About this task :: Each line from the one containing "The development repository" to the end of the entries below must be restated exactly, and no other line should appear.

Dataset entries Block Start

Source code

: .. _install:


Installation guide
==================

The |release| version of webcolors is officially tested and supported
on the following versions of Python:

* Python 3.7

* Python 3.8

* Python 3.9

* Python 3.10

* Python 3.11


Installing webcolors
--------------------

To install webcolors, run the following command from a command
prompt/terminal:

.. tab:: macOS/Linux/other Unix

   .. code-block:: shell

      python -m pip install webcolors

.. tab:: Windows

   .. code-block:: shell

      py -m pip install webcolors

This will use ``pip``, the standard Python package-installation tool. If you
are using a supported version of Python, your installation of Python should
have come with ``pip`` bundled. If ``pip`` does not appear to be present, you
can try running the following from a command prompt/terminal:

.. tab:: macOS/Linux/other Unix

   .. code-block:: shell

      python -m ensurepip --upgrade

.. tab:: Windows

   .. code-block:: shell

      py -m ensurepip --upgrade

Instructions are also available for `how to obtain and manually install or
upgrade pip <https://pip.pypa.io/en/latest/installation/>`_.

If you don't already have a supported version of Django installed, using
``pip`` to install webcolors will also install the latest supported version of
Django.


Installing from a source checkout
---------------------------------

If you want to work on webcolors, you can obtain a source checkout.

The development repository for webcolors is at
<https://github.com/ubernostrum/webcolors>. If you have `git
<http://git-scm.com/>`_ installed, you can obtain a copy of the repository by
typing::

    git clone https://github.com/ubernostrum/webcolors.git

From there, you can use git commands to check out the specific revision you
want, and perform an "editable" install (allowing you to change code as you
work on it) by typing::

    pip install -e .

Dataset entries Block End

Your solution ::
The development repository for webcolors is at
<https://github.com/ubernostrum/webcolors>. If you have `git
<http://git-scm.com/>`_ installed, you can obtain a copy of the repository by
typing::

    git clone https://github.com/ubernostrum/webcolors.git

From there, you can use git commands to check out the specific revision you
want, and perform an "editable" install (allowing you to change code as you
work on it) by typing::

    pip install -e .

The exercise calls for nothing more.